Choose how the dataset sample is created. This tool is available for datasets with over 250,000 records.
Use the import options
Complete the following steps to apply import tools to a dataset:
- Open the Add to page window using one of the following options:
- Create a data workbook. The Add to page window appears when the data workbook is created.
- Click the Add to page button above the data pane in an existing data workbook.
- Select a dataset to add to the data workbook.
- Click the Import options button to access the following tools:
- Choose Filter dataset to apply an advanced filter and select fields to include in the sample dataset.
- Choose whether to trim empty spaces from the beginning and end of strings (enabled by default).

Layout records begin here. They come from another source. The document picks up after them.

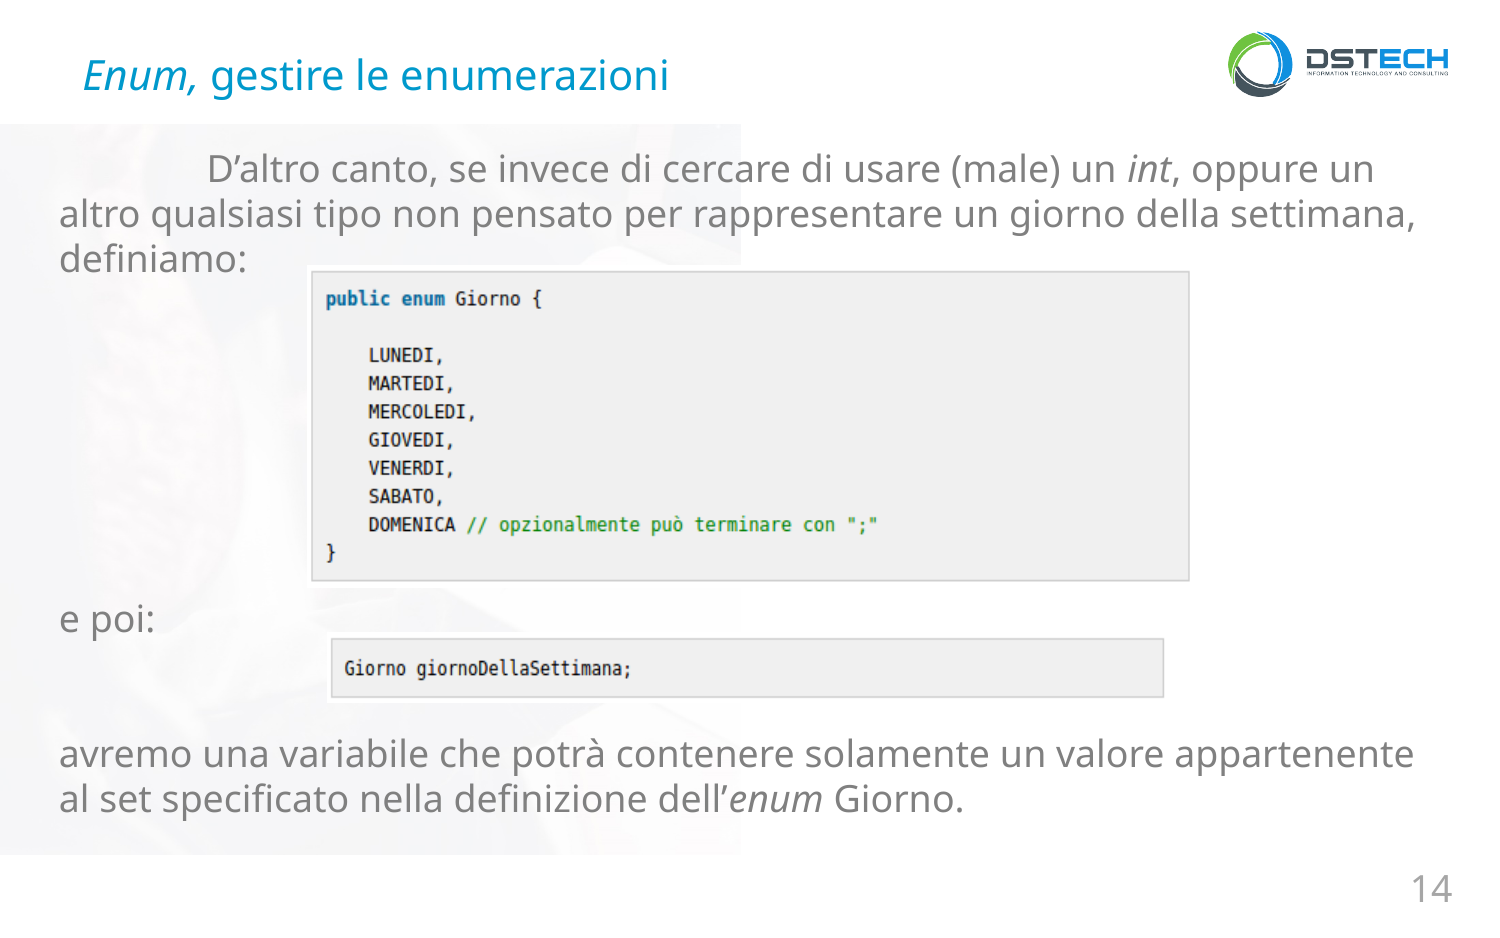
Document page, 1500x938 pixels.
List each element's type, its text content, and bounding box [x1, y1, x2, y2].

picture [0, 124, 741, 855]
text_box 14 [1381, 864, 1460, 910]
text_box Enum, gestire le enumerazioni [67, 41, 1034, 107]
picture [327, 632, 1170, 703]
text_box D’altro canto, se invece di cercare di usare (male) un int, oppure un altro qualsiasi tipo non pensato per rappresentare un giorno della settimana, definiamo: e poi: avremo una variabile che potrà contenere solamente un valore appartenente al set specificato nella definizione dell’enum Giorno. [59, 145, 1453, 871]
text_box [741, 124, 1497, 869]
picture [1228, 31, 1448, 97]
picture [307, 265, 1196, 589]
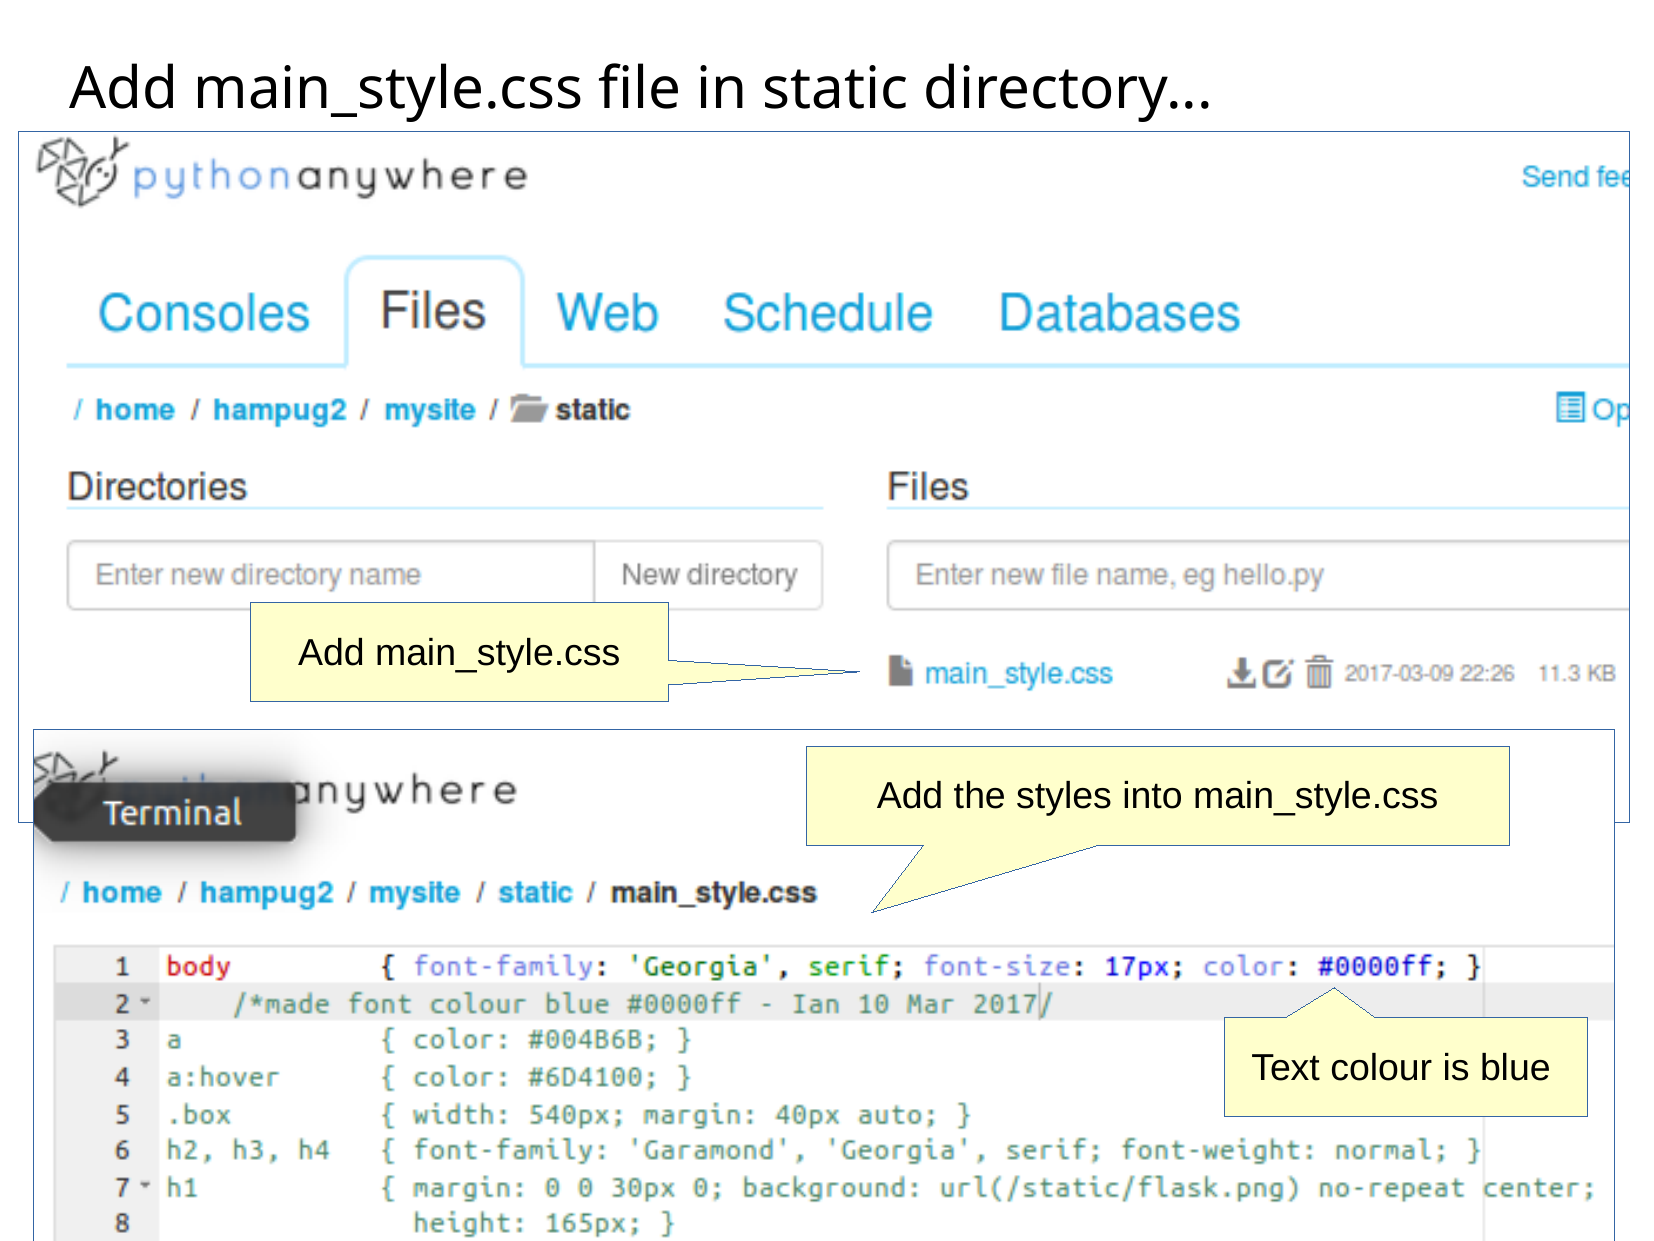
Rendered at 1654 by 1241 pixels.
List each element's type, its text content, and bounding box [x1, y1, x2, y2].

text_box Add main_style.css [250, 602, 860, 702]
text_box Add the styles into main_style.css [806, 746, 1510, 913]
picture [18, 131, 1630, 1241]
text_box Add main_style.css file in static directory... [69, 34, 1558, 131]
text_box Text colour is blue [1224, 987, 1588, 1117]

- If your dataset has more than 250,000 records, choose whether to use the Random (default) or Fixed sampling method.
- Click Add.
There are two methods for creating sampled data: Random and Fixed.
The Random sampling method selects 250,000 records randomly from the dataset. This method is likely to create a representative sample of unique values and number ranges. However, values with relatively few occurrences may not be selected in the sample. For example, a typo in a string column that appears only once may not be selected in the random sample, so you will not know to fix the typo as part of your data engineering workflow.
The Random method is the preferred sampling method for most datasets.
Database connectors that are not supported out of the box must have updated configuration files to support random sampling. If you are not using the latest configuration files for a connector, you must remove the connector type then re-add the connector with the latest files.
Data-only connections to ArcGIS Enterprise do not support random sampling if Insights 2022.2 or higher is not installed in the organization.
Random sampling may not be supported for data from the Living Atlas and ArcGIS public tabs.
The Fixed method selects the records in the order they occur in the dataset. The default sample size is 250,000 records, but you can increase or decrease the sample size when you import the dataset.
Use the Fixed method when you want to increase the sample size, or when you have a dataset that will provide a representative sample using the records in the order they occur.
Do not use the Fixed method for datasets that are ordered in a way that impacts which values exist in the sample. For example, a dataset has several years' worth of weather data across a country, but the first 250,000 records only include the first two months of data. Therefore, the data will not be representative of the dates, temperatures, precipitation amounts, and other weather conditions recorded in the full dataset.